Exercise requirements:
In the discussion of calprotectin for diagnosing PJI, rewrite the part between "Apparently, there is" and "was lacking recently.", inclusive, substituting "variability" for every "heterogeneity".

Text segment:
Our study revealed that CLP indicated a comparable, extremely high diagnostic value to identify PJI (with a pooled sensitivity and specificity of 0.94(95% CI 0.87–0.98) and 0.93(95% CI 0.87–0.96), respectively). The pooled positive LR was 13.65(95% CI 6.89–27.08) and the pooled negative LR was 0.06(95% CI 0.02–0.15), with an AUC of 0.98 (95% CI 0.96–0.99). This result is much better than commonly used biomarkers, which may provide a new alternative for the diagnosis of PJI. The effectiveness of clinical diagnostic indicators is usually evaluated by LR and DOR. In the guide, LR +  > 5, LR −  < 0.2 or DOR > 10 are considered to be good predictive values, and LR +  > 2, LR −  < 5 or DOR > 4 are considered to be possible predictive values [32, 33]. Therefore, CLP is a superior predictor for diagnosing PJI, no matter when LR or DOR is used as the reference parameter. Another parameter widely used in diagnostic tests is the posttest probability, which reflects the probability of a PJI patient when the test result is negative or positive. The Fagan diagram shows that the CLP's ability to distinguish PJI is excellent.

Apparently, there is a degree of heterogeneity in the studies we pooled. Therefore, we performed a reasonable subgroup analysis to find the source of heterogeneity. The results of the subgroup analyses suggested that the heterogeneity may be the result of differences in the type of study and the detection method, and the heterogeneity is greatly reduced after removing the retrospective study. The study of Trotter et al. [14] is the only retrospective study included in the literature, and its overall accuracy of to diagnose PJI was 75.36%, which is lower than the other 6 studies. The authors suggest that the use of frozen storage samples may lead to leukocyte lysis and increased calprotectin during freeze–thaw process, while relevant study was lacking recently.

Given records:
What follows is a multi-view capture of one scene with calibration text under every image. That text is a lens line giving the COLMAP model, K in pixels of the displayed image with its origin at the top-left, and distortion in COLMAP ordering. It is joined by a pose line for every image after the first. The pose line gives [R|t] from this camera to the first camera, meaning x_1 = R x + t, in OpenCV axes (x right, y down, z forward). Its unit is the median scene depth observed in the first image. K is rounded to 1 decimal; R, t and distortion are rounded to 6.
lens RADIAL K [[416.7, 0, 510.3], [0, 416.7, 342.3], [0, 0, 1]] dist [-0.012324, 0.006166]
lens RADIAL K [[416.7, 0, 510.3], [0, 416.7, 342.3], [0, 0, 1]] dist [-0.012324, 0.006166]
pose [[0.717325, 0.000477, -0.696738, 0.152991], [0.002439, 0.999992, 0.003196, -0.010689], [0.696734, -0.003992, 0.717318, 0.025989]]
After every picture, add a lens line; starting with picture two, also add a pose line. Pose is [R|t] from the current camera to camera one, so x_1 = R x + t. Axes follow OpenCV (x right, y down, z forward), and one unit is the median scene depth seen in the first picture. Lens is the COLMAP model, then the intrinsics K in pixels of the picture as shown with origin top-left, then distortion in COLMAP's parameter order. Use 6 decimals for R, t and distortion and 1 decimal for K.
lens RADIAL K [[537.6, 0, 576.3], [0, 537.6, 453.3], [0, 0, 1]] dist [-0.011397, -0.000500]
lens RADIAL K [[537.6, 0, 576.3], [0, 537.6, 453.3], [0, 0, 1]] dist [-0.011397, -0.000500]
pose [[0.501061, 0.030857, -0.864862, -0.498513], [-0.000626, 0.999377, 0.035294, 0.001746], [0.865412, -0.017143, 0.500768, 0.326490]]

Exercise output:
Apparently, there is a degree of variability in the studies we pooled. Therefore, we performed a reasonable subgroup analysis to find the source of variability. The results of the subgroup analyses suggested that the variability may be the result of differences in the type of study and the detection method, and the variability is greatly reduced after removing the retrospective study. The study of Trotter et al. [14] is the only retrospective study included in the literature, and its overall accuracy of to diagnose PJI was 75.36%, which is lower than the other 6 studies. The authors suggest that the use of frozen storage samples may lead to leukocyte lysis and increased calprotectin during freeze–thaw process, while relevant study was lacking recently.